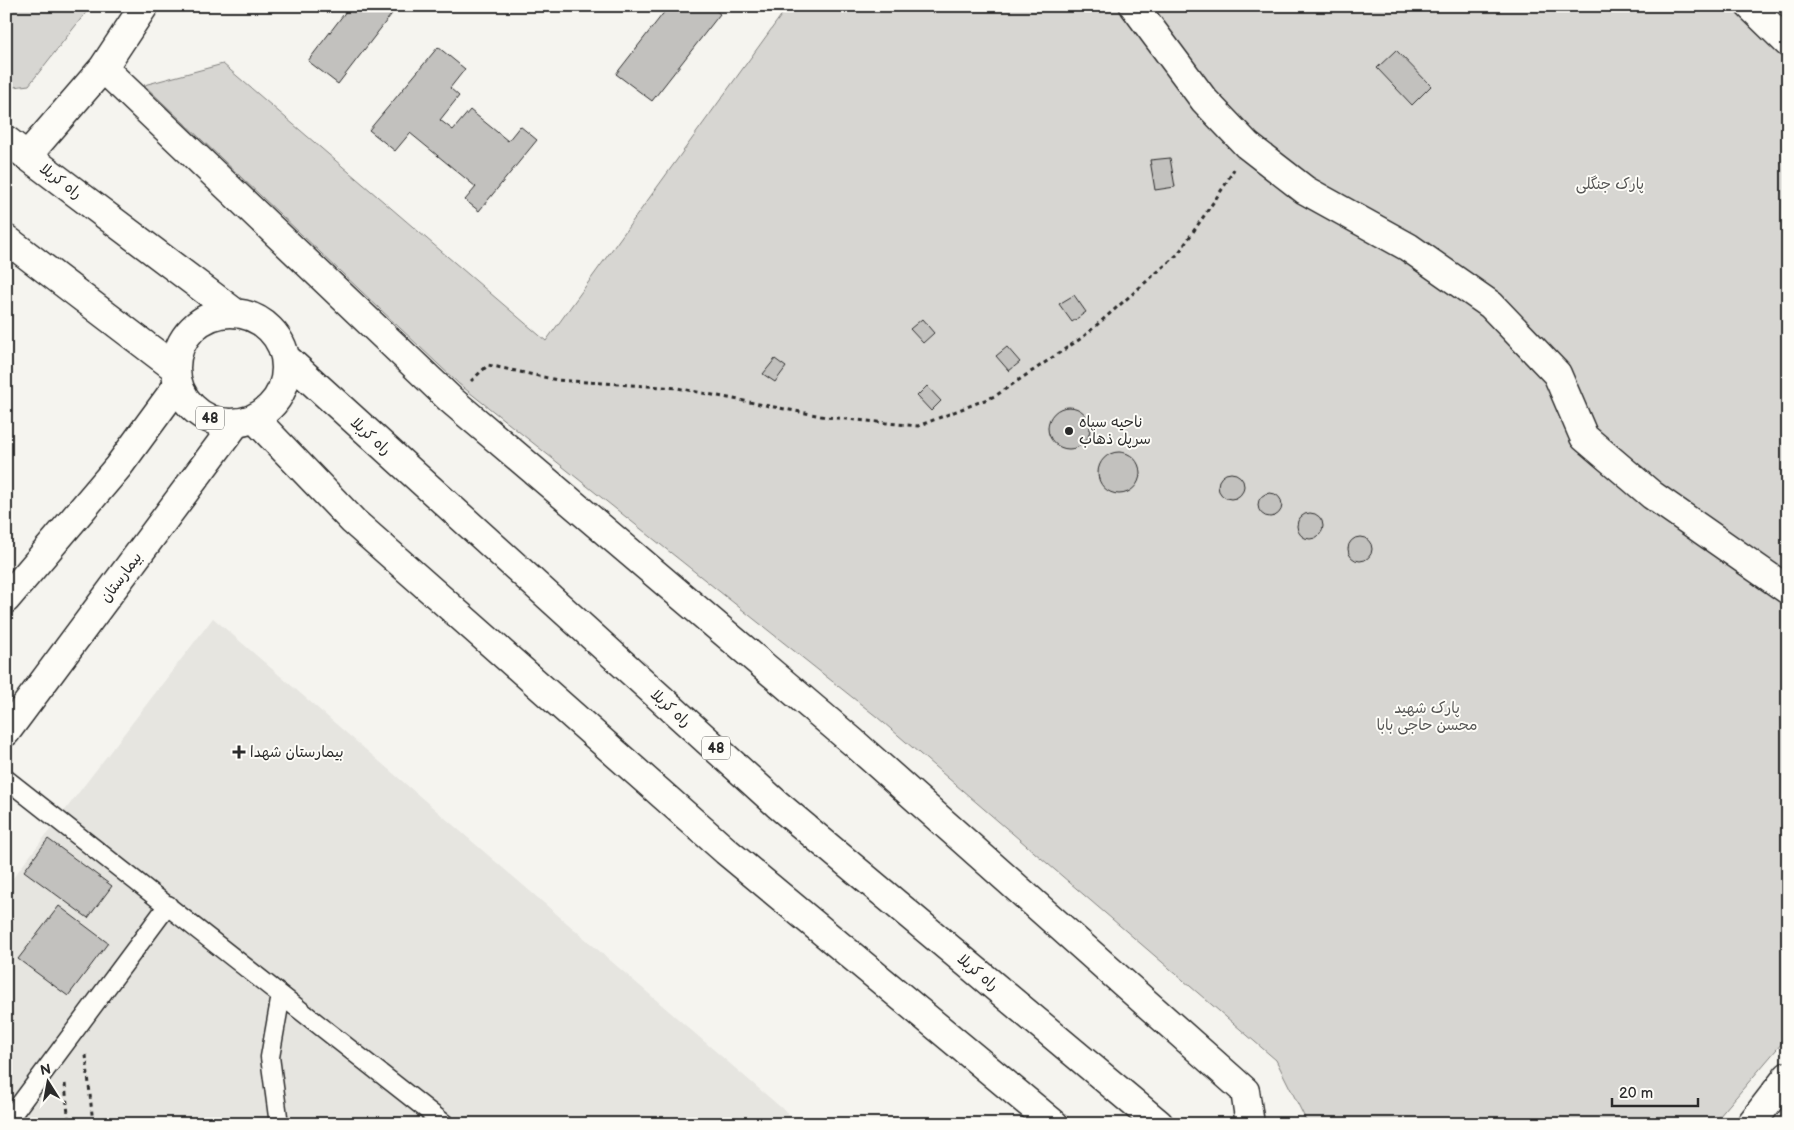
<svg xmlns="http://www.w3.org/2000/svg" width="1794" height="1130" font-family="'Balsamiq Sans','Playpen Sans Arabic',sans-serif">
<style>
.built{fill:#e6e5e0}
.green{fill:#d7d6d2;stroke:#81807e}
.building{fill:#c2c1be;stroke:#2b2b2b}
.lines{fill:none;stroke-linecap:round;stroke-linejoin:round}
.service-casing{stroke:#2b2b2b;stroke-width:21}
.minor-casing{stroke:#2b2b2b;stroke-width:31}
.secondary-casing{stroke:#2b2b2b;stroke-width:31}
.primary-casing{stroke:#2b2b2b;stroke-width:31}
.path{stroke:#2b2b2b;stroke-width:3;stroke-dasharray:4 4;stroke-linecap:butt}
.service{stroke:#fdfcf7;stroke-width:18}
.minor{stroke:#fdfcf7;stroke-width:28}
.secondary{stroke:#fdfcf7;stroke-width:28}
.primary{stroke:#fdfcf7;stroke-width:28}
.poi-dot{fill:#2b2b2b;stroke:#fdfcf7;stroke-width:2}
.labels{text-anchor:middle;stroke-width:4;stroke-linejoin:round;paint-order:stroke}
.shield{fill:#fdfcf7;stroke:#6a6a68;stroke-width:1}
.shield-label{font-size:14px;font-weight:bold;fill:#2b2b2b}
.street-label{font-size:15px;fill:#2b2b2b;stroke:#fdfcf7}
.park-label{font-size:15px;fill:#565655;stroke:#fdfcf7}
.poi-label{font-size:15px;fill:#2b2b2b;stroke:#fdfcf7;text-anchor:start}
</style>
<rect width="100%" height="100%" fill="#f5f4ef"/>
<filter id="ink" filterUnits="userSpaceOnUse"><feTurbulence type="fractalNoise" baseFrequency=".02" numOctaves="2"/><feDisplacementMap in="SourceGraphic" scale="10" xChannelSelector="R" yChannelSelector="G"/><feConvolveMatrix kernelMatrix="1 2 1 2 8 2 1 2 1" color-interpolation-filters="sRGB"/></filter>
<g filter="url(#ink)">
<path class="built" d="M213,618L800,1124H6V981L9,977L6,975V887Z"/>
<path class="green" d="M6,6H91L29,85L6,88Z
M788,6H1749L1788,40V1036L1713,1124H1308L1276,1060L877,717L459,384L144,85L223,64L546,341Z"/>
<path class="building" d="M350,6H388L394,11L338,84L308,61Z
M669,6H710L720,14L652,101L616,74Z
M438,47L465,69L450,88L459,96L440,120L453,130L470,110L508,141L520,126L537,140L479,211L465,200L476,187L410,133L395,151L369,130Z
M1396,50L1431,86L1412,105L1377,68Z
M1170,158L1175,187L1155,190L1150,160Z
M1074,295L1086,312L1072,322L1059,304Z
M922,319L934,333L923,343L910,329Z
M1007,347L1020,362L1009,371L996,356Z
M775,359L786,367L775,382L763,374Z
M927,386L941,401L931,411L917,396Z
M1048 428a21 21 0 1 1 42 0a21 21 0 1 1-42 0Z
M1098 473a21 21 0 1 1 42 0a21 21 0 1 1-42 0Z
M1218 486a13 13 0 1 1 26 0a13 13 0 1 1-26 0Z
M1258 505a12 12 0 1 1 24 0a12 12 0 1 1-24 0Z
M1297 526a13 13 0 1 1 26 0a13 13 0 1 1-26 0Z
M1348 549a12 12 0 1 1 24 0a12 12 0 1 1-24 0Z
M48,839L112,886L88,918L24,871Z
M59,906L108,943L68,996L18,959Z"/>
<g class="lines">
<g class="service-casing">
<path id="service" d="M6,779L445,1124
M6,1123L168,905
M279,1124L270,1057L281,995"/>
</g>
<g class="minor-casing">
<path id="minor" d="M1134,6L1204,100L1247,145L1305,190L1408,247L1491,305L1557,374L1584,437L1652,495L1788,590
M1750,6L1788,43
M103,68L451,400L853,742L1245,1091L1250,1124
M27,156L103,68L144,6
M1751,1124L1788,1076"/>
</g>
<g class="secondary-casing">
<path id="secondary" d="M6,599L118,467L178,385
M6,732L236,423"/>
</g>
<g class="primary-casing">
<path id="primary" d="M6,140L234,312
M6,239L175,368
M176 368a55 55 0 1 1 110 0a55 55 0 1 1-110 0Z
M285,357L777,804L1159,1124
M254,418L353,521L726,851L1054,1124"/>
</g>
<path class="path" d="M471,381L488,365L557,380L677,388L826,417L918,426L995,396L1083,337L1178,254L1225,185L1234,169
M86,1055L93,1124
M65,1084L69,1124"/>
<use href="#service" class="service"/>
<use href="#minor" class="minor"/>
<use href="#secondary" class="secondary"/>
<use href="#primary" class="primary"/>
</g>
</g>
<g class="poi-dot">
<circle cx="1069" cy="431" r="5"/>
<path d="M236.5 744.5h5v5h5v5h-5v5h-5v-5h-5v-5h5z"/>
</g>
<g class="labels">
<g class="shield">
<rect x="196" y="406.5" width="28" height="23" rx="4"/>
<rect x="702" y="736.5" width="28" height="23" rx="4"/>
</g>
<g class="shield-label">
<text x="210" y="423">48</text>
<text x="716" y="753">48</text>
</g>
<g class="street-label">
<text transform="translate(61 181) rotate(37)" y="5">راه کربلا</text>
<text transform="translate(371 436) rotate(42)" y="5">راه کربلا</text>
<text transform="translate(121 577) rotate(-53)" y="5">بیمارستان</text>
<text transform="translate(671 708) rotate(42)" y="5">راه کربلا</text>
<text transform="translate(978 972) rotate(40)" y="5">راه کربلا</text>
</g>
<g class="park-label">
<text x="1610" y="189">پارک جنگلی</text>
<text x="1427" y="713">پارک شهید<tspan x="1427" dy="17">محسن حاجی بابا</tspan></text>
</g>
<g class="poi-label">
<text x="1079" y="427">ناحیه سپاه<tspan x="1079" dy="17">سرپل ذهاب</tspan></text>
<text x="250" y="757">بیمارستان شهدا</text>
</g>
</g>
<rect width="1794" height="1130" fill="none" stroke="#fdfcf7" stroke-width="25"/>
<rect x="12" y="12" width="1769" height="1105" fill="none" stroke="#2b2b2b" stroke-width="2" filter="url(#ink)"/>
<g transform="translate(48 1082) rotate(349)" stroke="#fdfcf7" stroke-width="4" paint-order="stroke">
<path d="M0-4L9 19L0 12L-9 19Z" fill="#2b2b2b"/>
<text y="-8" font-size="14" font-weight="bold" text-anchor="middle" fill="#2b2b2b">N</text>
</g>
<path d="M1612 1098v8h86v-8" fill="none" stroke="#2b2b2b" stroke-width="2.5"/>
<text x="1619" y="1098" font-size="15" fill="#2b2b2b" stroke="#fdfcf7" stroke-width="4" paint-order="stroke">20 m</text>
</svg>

════════════════

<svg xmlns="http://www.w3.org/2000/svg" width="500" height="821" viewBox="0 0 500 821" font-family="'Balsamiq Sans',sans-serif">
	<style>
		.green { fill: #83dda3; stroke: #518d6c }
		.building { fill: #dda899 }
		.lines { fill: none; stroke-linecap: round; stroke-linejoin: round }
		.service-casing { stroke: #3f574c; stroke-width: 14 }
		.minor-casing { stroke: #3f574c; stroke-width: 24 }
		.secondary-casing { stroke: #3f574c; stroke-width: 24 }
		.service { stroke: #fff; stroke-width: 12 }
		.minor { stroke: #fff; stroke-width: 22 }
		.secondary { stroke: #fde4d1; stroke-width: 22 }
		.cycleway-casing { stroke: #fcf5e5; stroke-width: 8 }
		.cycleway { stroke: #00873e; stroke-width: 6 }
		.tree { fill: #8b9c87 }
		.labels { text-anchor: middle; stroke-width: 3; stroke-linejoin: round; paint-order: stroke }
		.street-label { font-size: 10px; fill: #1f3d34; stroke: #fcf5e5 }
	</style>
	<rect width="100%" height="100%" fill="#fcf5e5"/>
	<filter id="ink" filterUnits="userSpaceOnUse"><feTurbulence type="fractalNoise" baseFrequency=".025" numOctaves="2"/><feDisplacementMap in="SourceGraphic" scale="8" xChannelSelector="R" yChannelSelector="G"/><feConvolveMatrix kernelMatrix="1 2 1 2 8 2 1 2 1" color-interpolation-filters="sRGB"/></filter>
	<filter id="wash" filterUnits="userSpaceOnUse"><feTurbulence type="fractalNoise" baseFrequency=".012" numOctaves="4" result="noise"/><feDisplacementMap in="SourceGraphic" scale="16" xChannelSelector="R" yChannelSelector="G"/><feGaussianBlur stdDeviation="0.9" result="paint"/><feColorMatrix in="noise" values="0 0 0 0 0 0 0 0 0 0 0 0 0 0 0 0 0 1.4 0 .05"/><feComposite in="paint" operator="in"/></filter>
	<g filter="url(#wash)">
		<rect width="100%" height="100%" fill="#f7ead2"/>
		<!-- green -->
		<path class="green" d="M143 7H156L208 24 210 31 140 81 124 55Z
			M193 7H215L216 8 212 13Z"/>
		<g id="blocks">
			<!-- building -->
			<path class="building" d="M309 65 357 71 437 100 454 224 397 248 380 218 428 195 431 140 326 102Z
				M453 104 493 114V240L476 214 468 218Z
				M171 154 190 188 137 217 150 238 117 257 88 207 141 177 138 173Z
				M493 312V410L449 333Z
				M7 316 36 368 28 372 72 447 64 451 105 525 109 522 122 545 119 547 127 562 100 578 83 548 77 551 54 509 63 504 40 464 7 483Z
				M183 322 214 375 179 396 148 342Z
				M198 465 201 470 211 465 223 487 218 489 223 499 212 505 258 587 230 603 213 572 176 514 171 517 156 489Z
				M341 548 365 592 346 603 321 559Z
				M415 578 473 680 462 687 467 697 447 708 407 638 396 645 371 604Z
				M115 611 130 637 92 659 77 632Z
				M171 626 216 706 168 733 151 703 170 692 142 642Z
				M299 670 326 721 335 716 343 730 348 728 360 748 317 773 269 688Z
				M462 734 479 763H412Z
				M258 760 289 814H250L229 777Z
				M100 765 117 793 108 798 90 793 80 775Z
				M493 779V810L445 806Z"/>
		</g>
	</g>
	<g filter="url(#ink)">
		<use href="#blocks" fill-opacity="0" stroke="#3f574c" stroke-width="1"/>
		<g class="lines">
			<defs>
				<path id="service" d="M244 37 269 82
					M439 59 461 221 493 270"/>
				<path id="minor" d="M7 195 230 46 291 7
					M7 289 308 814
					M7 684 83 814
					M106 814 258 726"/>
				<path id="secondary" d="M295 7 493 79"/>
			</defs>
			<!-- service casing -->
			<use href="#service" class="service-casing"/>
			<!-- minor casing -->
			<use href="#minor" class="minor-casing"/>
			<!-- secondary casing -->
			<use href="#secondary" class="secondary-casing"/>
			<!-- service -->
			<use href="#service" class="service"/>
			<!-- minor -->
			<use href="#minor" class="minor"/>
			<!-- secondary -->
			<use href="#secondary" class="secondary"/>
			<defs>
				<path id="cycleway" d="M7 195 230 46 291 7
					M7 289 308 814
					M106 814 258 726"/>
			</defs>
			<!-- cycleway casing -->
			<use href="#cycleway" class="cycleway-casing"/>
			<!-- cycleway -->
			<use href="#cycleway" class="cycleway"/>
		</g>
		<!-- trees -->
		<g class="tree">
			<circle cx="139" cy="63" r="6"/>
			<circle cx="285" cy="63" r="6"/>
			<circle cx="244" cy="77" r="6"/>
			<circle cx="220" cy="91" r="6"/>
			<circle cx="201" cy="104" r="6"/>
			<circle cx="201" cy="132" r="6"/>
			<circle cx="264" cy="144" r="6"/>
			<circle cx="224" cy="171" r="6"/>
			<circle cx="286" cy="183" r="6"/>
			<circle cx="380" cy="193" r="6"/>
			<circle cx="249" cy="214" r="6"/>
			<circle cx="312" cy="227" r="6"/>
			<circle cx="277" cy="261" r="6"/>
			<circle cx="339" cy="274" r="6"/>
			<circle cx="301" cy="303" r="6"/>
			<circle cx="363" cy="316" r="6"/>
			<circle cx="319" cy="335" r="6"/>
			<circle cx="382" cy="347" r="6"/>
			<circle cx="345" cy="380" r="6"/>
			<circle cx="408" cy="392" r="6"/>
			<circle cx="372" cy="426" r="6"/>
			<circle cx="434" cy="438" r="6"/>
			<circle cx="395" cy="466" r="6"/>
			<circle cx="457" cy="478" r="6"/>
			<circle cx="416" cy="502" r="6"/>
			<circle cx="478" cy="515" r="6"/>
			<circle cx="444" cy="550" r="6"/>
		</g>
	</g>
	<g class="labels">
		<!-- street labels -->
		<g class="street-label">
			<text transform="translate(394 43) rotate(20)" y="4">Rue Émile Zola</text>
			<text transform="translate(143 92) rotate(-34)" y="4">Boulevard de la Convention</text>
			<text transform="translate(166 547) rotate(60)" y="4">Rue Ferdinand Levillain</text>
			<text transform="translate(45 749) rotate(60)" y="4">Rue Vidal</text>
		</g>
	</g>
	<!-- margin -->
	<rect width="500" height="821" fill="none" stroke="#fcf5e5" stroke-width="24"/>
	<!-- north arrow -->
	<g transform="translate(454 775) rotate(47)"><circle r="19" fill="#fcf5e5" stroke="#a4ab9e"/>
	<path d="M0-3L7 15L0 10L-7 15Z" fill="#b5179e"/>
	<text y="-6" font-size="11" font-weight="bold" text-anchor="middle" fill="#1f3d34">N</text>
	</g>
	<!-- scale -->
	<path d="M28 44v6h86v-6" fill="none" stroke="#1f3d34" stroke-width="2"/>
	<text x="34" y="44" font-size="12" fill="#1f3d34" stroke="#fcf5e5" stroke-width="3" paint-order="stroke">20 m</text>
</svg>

════════════════

PROBLEM TO WORK ON => In the entries above, how many lines hold the word "interpolation"? Answer with the number only.

ANSWER TO THE PROBLEM => 2